Music parties in Tyne Valley

Audio file

Transcript


File: biggarjackie06-oh-unclesparties_M.mp3


Speakers


JB: Jackie Biggar


JB: We'd used to go out to my uncle's place there; he'd have three or four parties a the summer, George milligan, we'd go there and play probably from 9 o'clock to 2 or 3 in the morning. They used to do a lot of swingin' years ago. A lot of people would go just to swing, and they'd start a square dance and you'd start swingin', and they'd just swing and swing and swing, and my God some of them could just go like 90 mile an hour, like good at it, it just came natural to them. That's what they'd do at the house parties. Probably 6 or 8 people would start the dance and they'd start swingin' and stuff; you had to play pretty sharp, they liked their's stepped up pretty good, eh. It was a lot of fun. We don't have them now, nobody would have them now.

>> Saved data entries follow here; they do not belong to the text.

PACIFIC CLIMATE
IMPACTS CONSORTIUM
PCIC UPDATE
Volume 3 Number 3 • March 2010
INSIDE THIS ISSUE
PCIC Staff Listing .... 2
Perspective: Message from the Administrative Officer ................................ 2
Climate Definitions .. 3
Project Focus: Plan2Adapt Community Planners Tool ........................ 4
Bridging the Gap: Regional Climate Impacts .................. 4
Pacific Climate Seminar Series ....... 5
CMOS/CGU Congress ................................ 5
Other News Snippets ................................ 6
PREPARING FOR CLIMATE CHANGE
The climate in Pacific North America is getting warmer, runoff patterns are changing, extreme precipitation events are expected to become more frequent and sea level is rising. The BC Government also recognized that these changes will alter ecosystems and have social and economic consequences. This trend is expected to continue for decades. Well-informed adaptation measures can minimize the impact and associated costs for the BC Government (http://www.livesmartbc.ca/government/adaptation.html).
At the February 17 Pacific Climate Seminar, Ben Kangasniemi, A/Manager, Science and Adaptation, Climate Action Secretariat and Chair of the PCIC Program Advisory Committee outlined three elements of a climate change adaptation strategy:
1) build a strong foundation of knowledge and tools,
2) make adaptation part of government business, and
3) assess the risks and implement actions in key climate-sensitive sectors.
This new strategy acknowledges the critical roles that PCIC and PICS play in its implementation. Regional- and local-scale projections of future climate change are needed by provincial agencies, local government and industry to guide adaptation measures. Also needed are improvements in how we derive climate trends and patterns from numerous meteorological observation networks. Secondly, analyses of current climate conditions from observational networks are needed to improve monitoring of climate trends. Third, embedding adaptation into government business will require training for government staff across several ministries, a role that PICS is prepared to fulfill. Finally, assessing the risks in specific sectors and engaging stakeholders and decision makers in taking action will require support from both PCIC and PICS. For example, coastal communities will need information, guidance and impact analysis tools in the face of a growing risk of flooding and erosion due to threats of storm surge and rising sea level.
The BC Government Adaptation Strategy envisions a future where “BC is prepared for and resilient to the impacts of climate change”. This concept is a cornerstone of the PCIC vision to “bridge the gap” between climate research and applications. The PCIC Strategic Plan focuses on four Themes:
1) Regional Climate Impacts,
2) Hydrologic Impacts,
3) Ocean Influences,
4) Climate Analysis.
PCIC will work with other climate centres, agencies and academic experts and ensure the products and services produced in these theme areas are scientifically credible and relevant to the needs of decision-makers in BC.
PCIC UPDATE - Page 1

Nobody knows how to dance now, really cause all the older people are gone.. I remember the fun we used to have there, probably have a couple of quarts sittin' on the table, a box full of beer sittin' on ice, and the time they'd have. It was just the place to be. If you were a relative or a good friend you'd be there. Where else could you go? You'd have a big tub of lobsters, probably two or three bottles of bar clams, a bucket full of cold beer. A couple of quarts sittin' up there. You'd eat lobster and whatever else would be there. He used to fish lobsters this feller, eh. It was a lot of fun. Put the fiddle away for a while a while and tell jokes. And after the break was over, back at >er again! And then the party got so big, then he built a B a [shed] to build traps - he built her big enough to have a party in her. This is where he had the party. Christ, there'd be 20, 30 people in there at the last. And he'd have three or four of those a summer, maybe five or six.